■ 提供本文

┄┄┄┄┄┄

C1×tan(θ1/2)≧A・・・(1)
C2×tan(θ1/2)≧B・・・(2)
【請求項3】
前記第2レンズにおいて、前記第2レンズに入射する画像光の光束の最外光線と前記入射光軸とのなす角度をθ2、使用環境下の屈折率をn1、前記第2レンズの屈折率をn2とすると、下記の式(3)を満たすことを特徴とする請求項2記載の投影レンズ。
90°-(θ1/2)-θ2>arc・sin(n1/n2)・・・(3)
【請求項4】
前記第3レンズの出射面が平面であることを特徴とする請求項1または請求項2記載の投影レンズ。
【請求項5】
前記投影レンズの画角が100°未満であることを特徴とする請求項1または請求項2記載の投影レンズ。
【請求項6】
請求項1または請求項2記載の投影レンズを備える照明装置であって、
前記照明装置は、並列に配置された第1の光源および第2の光源と、前記第1の光源に対応する第1の画像生成部および前記第2の光源に対応する第2の画像生成部とを備え、
前記投影レンズには、前記第1の画像生成部によって生成された第1の画像光および前記第2の画像生成部によって生成された第2の画像光がそれぞれ入射され、
前記投影レンズにおいて、前記第3レンズは、前記第2レンズから前記第1の画像光が入射される第1の凹面と前記第2の画像光が入射される第2の凹面とが隣接して接続された単一レンズであり、前記第3レンズにおいて、各画像光がそれぞれ出射される出射面は平面で、かつ、これら出射面の領域が互いに一部重複していることを特徴とする照明装置。

┄┄┄┄┄┄

■ 提供された記録
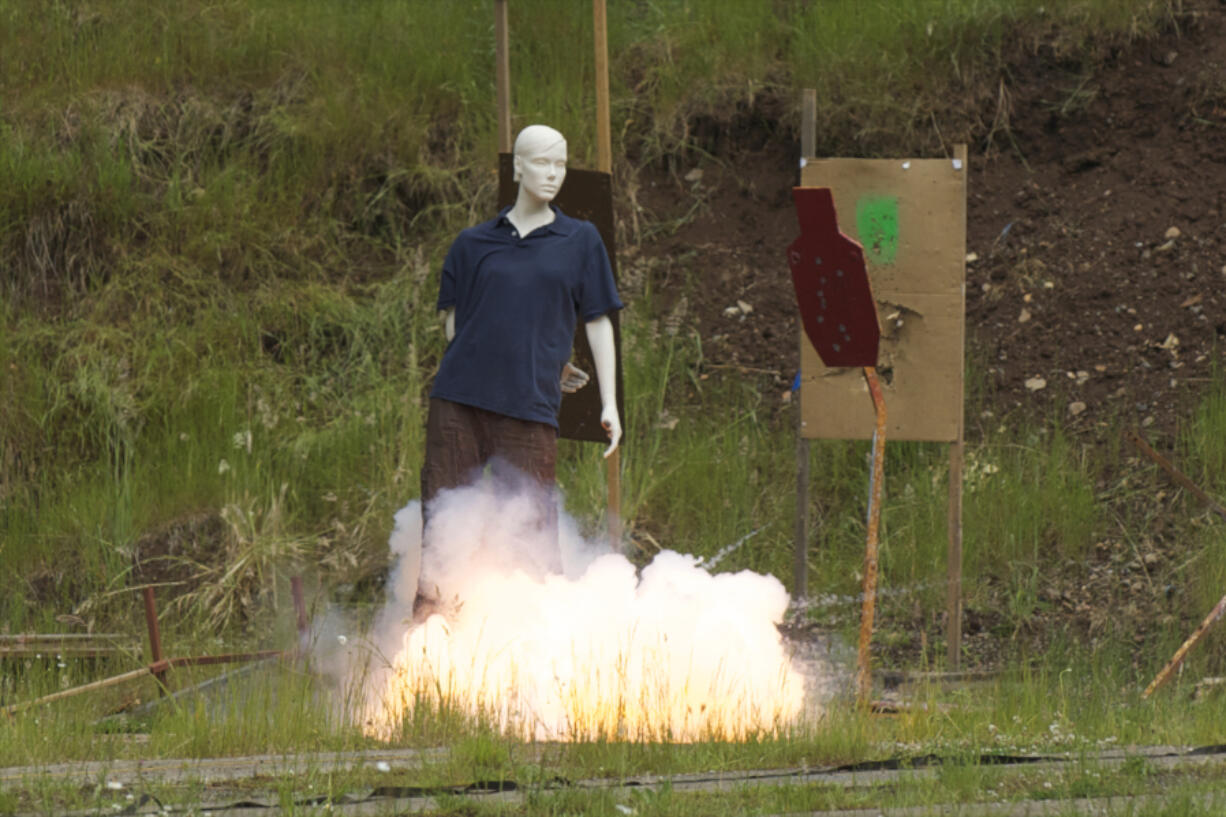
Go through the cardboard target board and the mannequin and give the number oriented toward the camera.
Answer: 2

┄┄┄┄┄┄

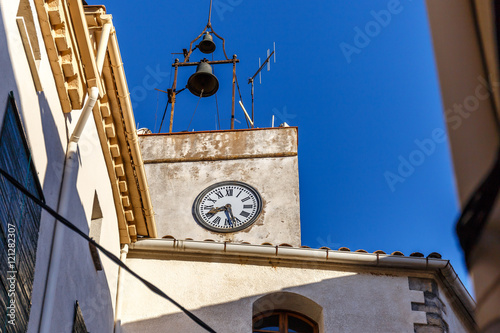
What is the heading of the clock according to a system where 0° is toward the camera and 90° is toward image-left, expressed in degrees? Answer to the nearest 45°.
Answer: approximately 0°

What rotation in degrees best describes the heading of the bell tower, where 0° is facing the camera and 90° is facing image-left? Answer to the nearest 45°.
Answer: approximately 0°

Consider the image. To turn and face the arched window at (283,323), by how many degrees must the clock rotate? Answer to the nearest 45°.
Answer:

┄┄┄┄┄┄

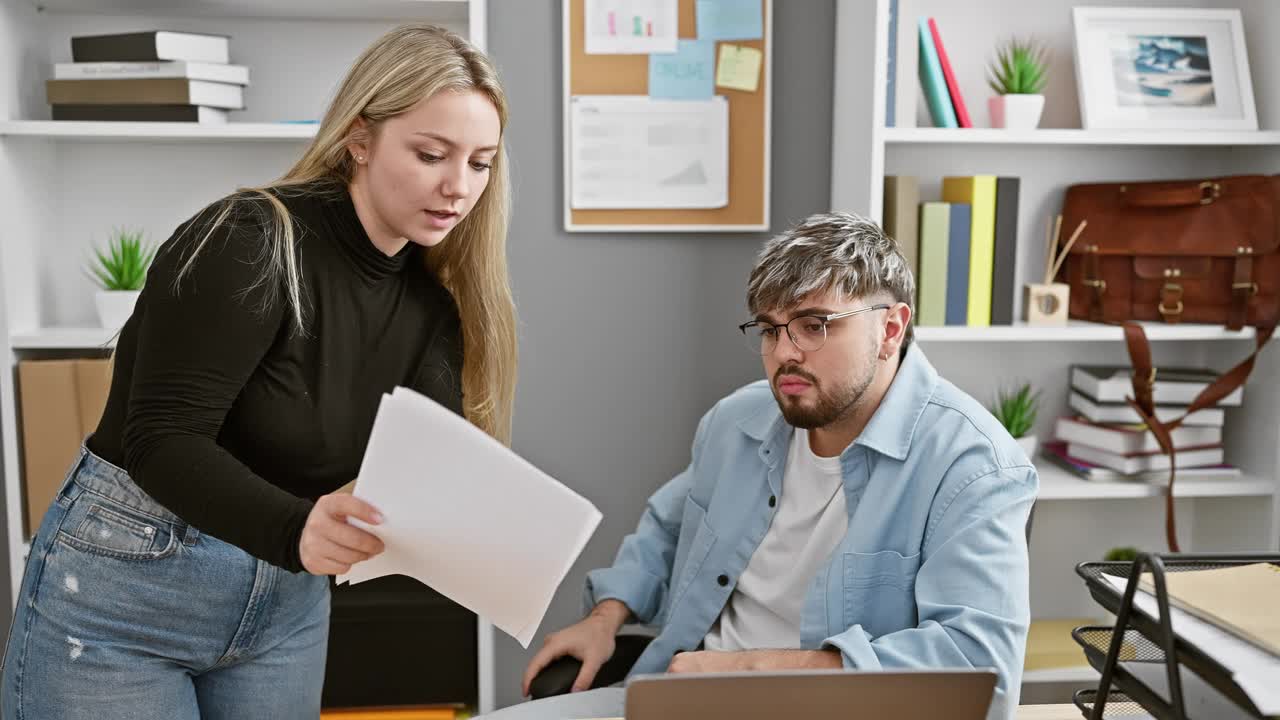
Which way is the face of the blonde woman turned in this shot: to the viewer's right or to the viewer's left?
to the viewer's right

┄┄┄┄┄┄

■ 課題一覧
A: 記録を絞り込み、「where」という文字列を含む行をすべて書き写してください。
B: 投影レンズの請求項の本文を、最後に示された文の後から書き進めてください。
本文と記録の間には何の関連もありません。

■ 課題の結果
A:
What is the heading of the clock according to a system where 0° is toward the camera and 90° is toward image-left, expressed in degrees? Answer to the nearest 45°.
What rotation in degrees best describes the heading of the bell tower, where 0° is facing the camera and 90° is facing image-left? Answer to the nearest 45°.

B:
【発明の詳細な説明】
【技術分野】
【0001】
本発明は、加飾照明などに用いられる投影レンズに関する。
【背景技術】
【0002】
従来、任意のデザインが施されたデザインフィルムを用いて、模様が付いた投影像を映す照明装置が知られている(特許文献1参照)。例えば、特許文献1の照明装置は、光源から出射される光をデザインフィルム、および投影レンズに透過させて、ロゴマークなどのデザインを投影する。
【先行技術文献】
【特許文献】
【0003】
【特許文献1】特開2019-46769号公報
【発明の概要】
【発明が解決しようとする課題】
【0004】
特許文献1記載の照明装置は、光源から投影方向が一直線上であり照明装置自体に単独で基板が搭載されている。この照明装置は、任意の投影方向に合わせて当該照明装置の設置を行うことができ、投影像の投影方向の自由度は高いといえる。
【0005】
ところで、上記のような照明装置は、光源の基板と光学系(投影レンズを含む)がセットとなっている場合が多く、専用基板の影響により製品コスト自体は高くなる傾向がある。例えば、既存基板が存在する製品に対して、既存基板を活かしつつ投影方向を選べることができれば、コスト削減や環境負荷軽減にも繋がると考えられる。例えば、特許文献1記載の照明装置の場合、既存基板を活かそうとした場合、投影像の投影方向は直下方向のみとなる。
【0006】
本発明は、このような事情に鑑みてなされたものであり、基板の光軸方向に限定されずに良好な解像度の投影像が投影可能な投影レンズ、および当該投影レンズを備える照明装置を提供することを目的とする。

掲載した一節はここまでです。